* _WHAT YOU ARE ASKED TO DO_
In the article below on splitting HDFS files into Hive tables, which table gets a log record whose category can't be determined?

* _ARTICLE_
⟨

Splitting HDFS files into multiple hive tables

I am going to show how to split a CSV file stored inside HDFS as multiple Hive tables based on the content of each record. The context is simple. We are using Flume to collect logs from all over our datacenter through syslog. The stream is dumped into HDFS files partitioned by minute. Oozie is here listening to newly created directories and when ready, it wants to distribute its content across various Hive tables, one for each log category.

For example, we want ssh logs to go to the ssh table. If we cannot determine to which category a log record is associated, we dump it to an “xlogs” table. Later on, when appropriate new rules are added, we should be able to iterate through the “xlogs” table and dispatch its record across the appropriate tables.

What we need is to add a category property to each record arriving through syslog and dispatch it to the appropriate table based on its value. Also, it is very important to guaranty that a single event won’t be stored in multiple categories.

I have been thinking about 3 strategies:

Use a Hive SQL query in Oozie to read the source file and do the dispatching into Hive.
Advantage: with a single declarative statement, we could re-generate files on the fly from a template; benefit from Hive native functionalities such as the custom file formats;
Disadvantage: happens after Oozie, so category is determined on a batched basis;
Use a Pig SQL query in Oozie to read the source file and do the dispatching into Hive.
Advantage: very easy to read and express the Pig Latin query.
Disadvantage: also happens after Oozie, batched mode;
Flume: write the category into a header and dump it with the message body.
Advantage: simple to write; categories are known at real time, useful if the logs are also forwarded to a CEP (Complex Event Processing system) or something similar, think Yahoo! S4, Storm or even Splunk;
Disadvantage: need to write some Java code, simple but with harder deployment cost; rules additions imply a restart of Flume and potentially some event loss unless the model is well defined and new rules are propagated through messaging.

⟩

* _PROVIDED MATERIAL_
⟨

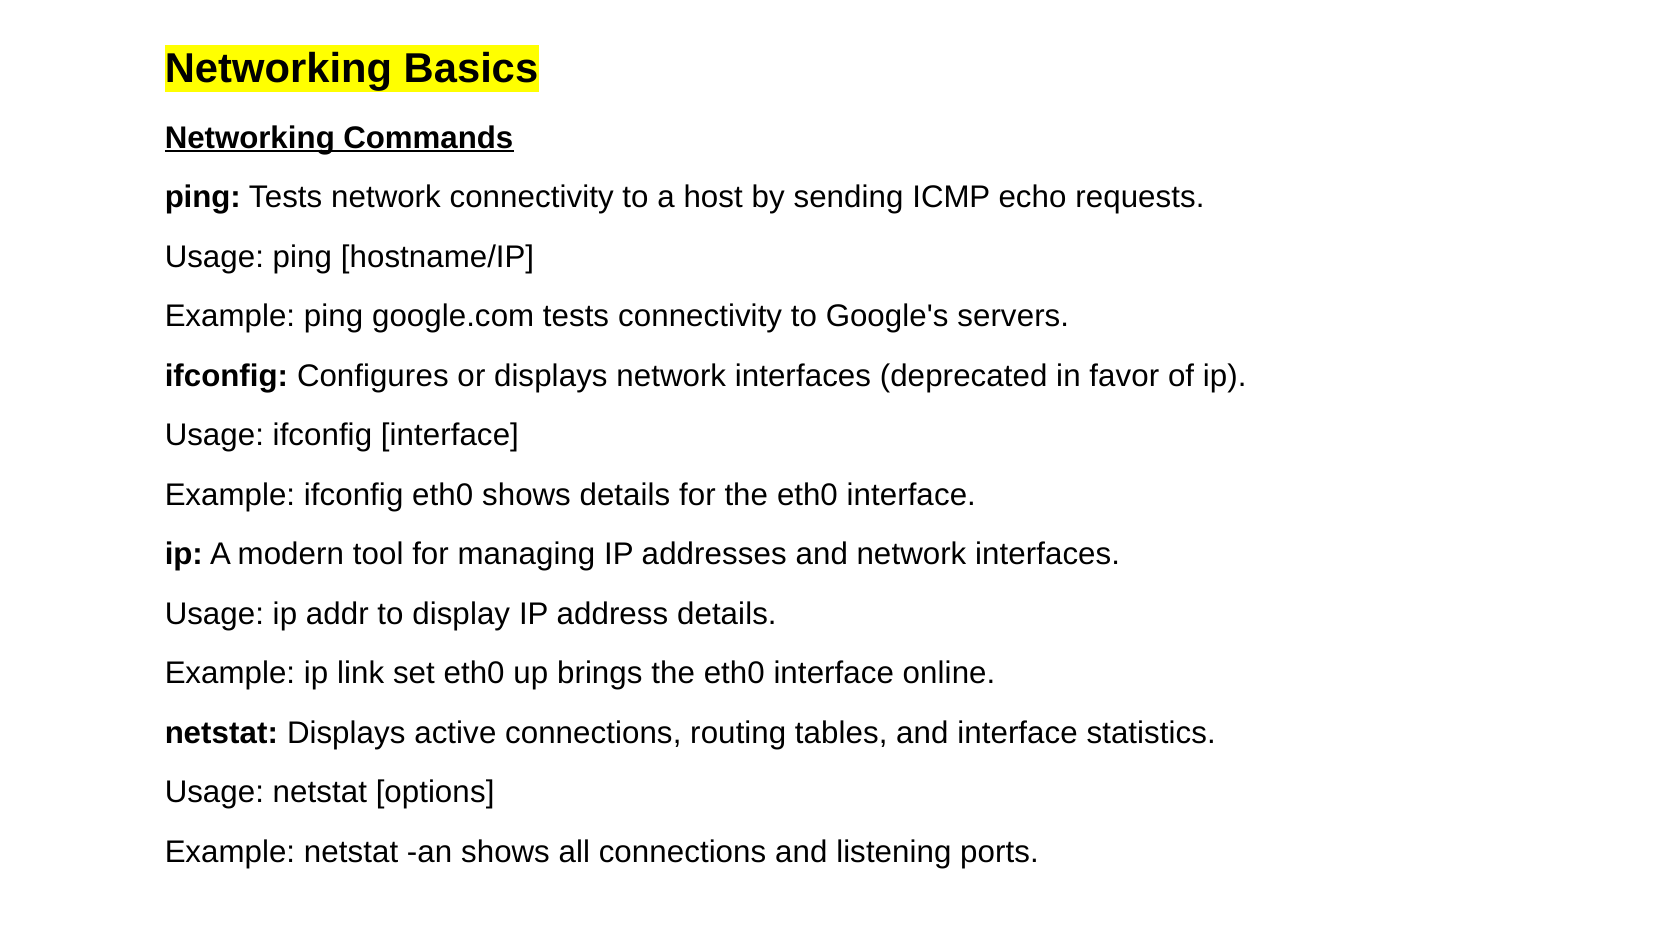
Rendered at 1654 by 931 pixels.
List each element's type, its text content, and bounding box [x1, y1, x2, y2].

text_box Networking Commands ping: Tests network connectivity to a host by sending ICMP echo requests. Usage: ping [hostname/IP] Example: ping google.com tests connectivity to Google's servers. ifconfig: Configures or displays network interfaces (deprecated in favor of ip). Usage: ifconfig [interface] Example: ifconfig eth0 shows details for the eth0 interface. ip: A modern tool for managing IP addresses and network interfaces. Usage: ip addr to display IP address details. Example: ip link set eth0 up brings the eth0 interface online. netstat: Displays active connections, routing tables, and interface statistics. Usage: netstat [options] Example: netstat -an shows all connections and listening ports. [150, 112, 1257, 931]
text_box Networking Basics [150, 37, 554, 99]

⟩

* _SOLUTION TO THIS TASK_
The "xlogs" table.